§ **MATERI PEMBELAJARAN**
==================================================
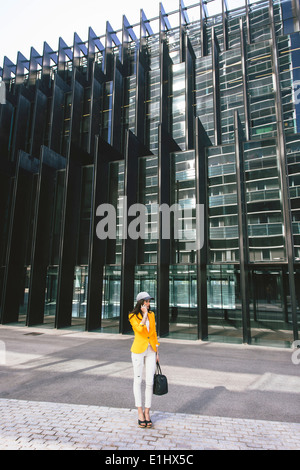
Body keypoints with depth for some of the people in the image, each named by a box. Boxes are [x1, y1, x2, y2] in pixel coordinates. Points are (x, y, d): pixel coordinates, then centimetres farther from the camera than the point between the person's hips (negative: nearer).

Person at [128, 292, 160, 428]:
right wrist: (144, 314, -17)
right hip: (138, 350, -3)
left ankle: (147, 412, 18)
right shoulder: (133, 316, -7)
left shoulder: (151, 314, 6)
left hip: (151, 351, 4)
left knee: (150, 382, 3)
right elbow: (140, 329, -24)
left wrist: (157, 352, 11)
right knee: (138, 381, 6)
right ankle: (140, 413, 20)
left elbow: (154, 333, 11)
==================================================
Tulis ulang setiap baris materi di atas tanpa mengubah apa pun, tetapi jangan sertakan gambarnya.

Body keypoints with depth for some of the people in the image, each named by a box. Boxes are [x1, y1, x2, y2] in pixel coordinates. Points are (x, y, d): pixel coordinates, then centimetres farther from the camera than the point between the person's hips (negative: nearer).

Person at [128, 292, 160, 428]:
right wrist: (144, 314, -17)
right hip: (138, 350, -3)
left ankle: (147, 412, 18)
right shoulder: (133, 316, -7)
left shoulder: (151, 314, 6)
left hip: (151, 351, 4)
left knee: (150, 382, 3)
right elbow: (140, 329, -24)
left wrist: (157, 352, 11)
right knee: (138, 381, 6)
right ankle: (140, 413, 20)
left elbow: (154, 333, 11)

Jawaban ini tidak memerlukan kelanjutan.